[LRflex] Sick kids and comments

  • From: KEITH LONGMORE <keith@xxxxxxxxxxxxxxxx>
  • To: leicareflex@xxxxxxxxxxxxx
  • Date: Sat, 27 Oct 2007 19:52:42 +0100

Folks
I read with some interest the comments from Ted and others about the latest offerings from Steve B. I got to thinking, in the light of some other unrelated events. The comments that caused me to start thinking were:

it moves and impresses me how some people get a positive message from =20=
these images of resilient children, and others see only a frightful =20
and negative side to it...

and:
I am always afraid to look....it's too disturbing, it makes me cry so =20=
I won't look...

Isn't it commonly the case, Ted, that the more graphic images that photojournos 
take are usually kept back from publication in the media, in case they upset 
someone?

This is very much the case here, where images of terrorism are concerned, even on late-night news on TV. Maybe there is also fear of sick voyeurism. But, you know, I can't help feeling that the impact of man's cruelty and barbarism are both even more moving and the fortitude and positiveness that many of the victims of war and terrorists display even more cause for admiration and perhaps awe, again, even more than kids like Steve's.

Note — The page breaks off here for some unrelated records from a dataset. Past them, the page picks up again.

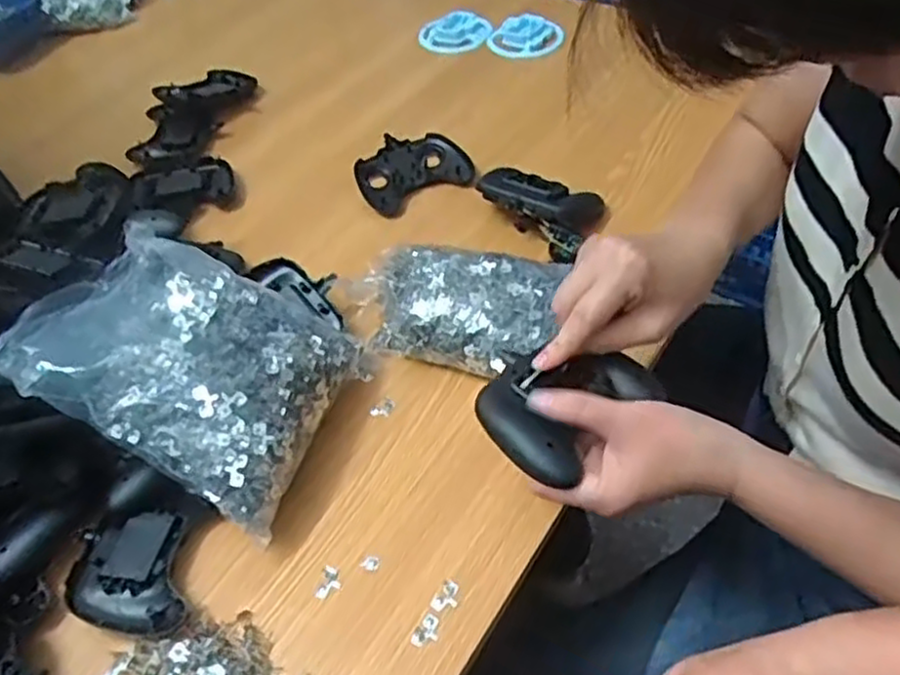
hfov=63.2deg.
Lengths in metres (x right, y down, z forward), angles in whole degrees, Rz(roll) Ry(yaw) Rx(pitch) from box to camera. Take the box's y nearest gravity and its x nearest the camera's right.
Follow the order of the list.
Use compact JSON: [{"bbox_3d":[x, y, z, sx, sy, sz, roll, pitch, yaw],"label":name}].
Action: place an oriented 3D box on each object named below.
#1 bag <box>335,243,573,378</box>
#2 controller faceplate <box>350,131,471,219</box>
[{"bbox_3d":[0.007,-0.029,0.616,0.186,0.057,0.118,19,54,22],"label":"bag"},{"bbox_3d":[-0.040,-0.178,0.770,0.116,0.024,0.087,-22,48,-13],"label":"controller faceplate"}]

I say this because whoever gets sick, young or old, that's an inevitable part of life; but war and terrorism are entirely avoidable, and therefore, I believe, more disturbing, or whatever the right word is. In the context of this forum, and noting the comments that Steve captures the essence of these kids in his photos, I can honestly say that I have never seen any photographer genuinely capture the trauma of war as it affects the victims. I wonder: has anyone here seen Ernst Friedrich's 1924 anti-war book 'Krieg dem Kriege'? Or the photographs of victims of the Japanese atrocities at Nanking or Harbin? Or the survivors of, for example, the bombing of Hamburg? Those images certainly capture the awful ghastly horror of man's predilection for killing and maiming and other excesses; but do they capture the effects on the victims who survived? Or the fear and pain of the victims who succumbed? I don't think so, and as I said, I have yet to see the photographer who can even get close to really bringing it home to his/her audience.

How do you capture the soul of say one of the soldiers in Friedrich's book, most of his face missing, having to be fed by tube for the rest of his life, unable to exist outside of an institution; of the consequences of shell-chock, like the old man who used to roam Coventry city centre every day in the 50s and 60s, dressed like a soldier, wearing white gloves, marching his imaginary squad up and down, directing traffic, oblivious to the real world around him; of one of my work colleagues many years back, who went to war as a Jack-the-lad type, reached Lt Commander in the Royal Navy, and came back unable to 'say boo to a goose' for the rest of his life? What about Simon Weston, horrifically burned in the Falklands War, yet having the guts to turn it into something positive, to go on TV, to schools, etc.,, without hiding his injuries, and campaigning for various military-related causes?

Could any of us really show - really, truly show - what such people feel and represent? Could you, Steve? Could you Ted? Somehow, I doubt it. And if you did, what of the media? Would they respect it? Would they show it to the world? I doubt that, too. Reality, in all seriousness, is not for the masses.

Sorry if this sounds a bit maudlin, but I felt  I had to make the point.